-- Input data follows --

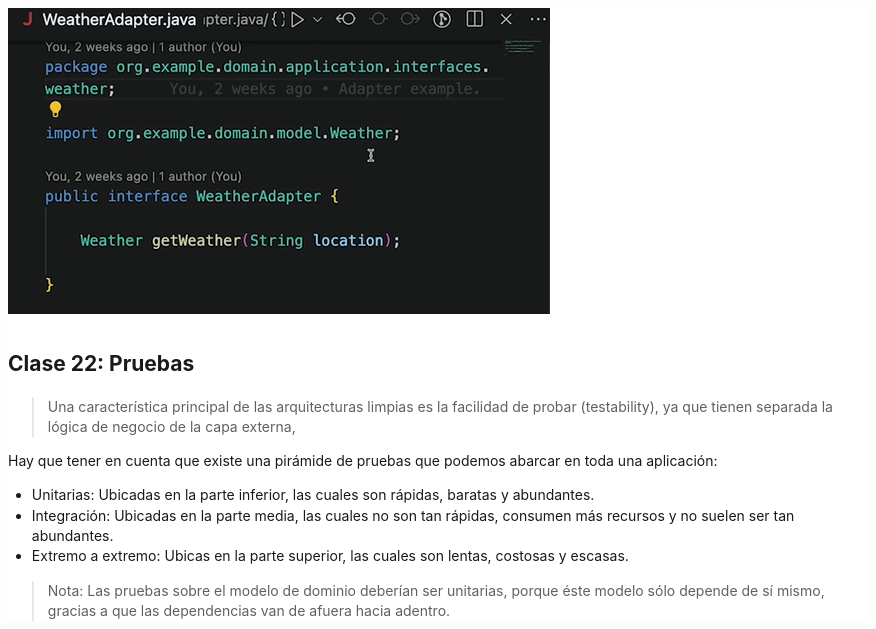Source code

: ![Arquitectura 005](./data/Arquitectura_limpias_006.png)

## Clase 22: Pruebas

> Una característica principal de las arquitecturas limpias es la facilidad de probar (testability), ya que tienen separada la lógica de negocio de la capa externa,

Hay que tener en cuenta que existe una pirámide de pruebas que podemos abarcar en toda una aplicación:

- Unitarias: Ubicadas en la parte inferior, las cuales son rápidas, baratas y abundantes.
- Integración: Ubicadas en la parte media, las cuales no son tan rápidas, consumen más recursos y no suelen ser tan abundantes.
- Extremo a extremo: Ubicas en la parte superior, las cuales son lentas, costosas y escasas.

> Nota: Las pruebas sobre el modelo de dominio deberían ser unitarias, porque éste modelo sólo depende de sí mismo, gracias a que las dependencias van de afuera hacia adentro.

-- Input data concluded --

Work to be completed: Looking at the entries above, can you reproduce exactly the lines from the one that holds "## Clase 22: Pruebas" through the one that holds "- Unitarias: Ubicadas", and only those?

Expected output:
## Clase 22: Pruebas

> Una característica principal de las arquitecturas limpias es la facilidad de probar (testability), ya que tienen separada la lógica de negocio de la capa externa,

Hay que tener en cuenta que existe una pirámide de pruebas que podemos abarcar en toda una aplicación:

- Unitarias: Ubicadas en la parte inferior, las cuales son rápidas, baratas y abundantes.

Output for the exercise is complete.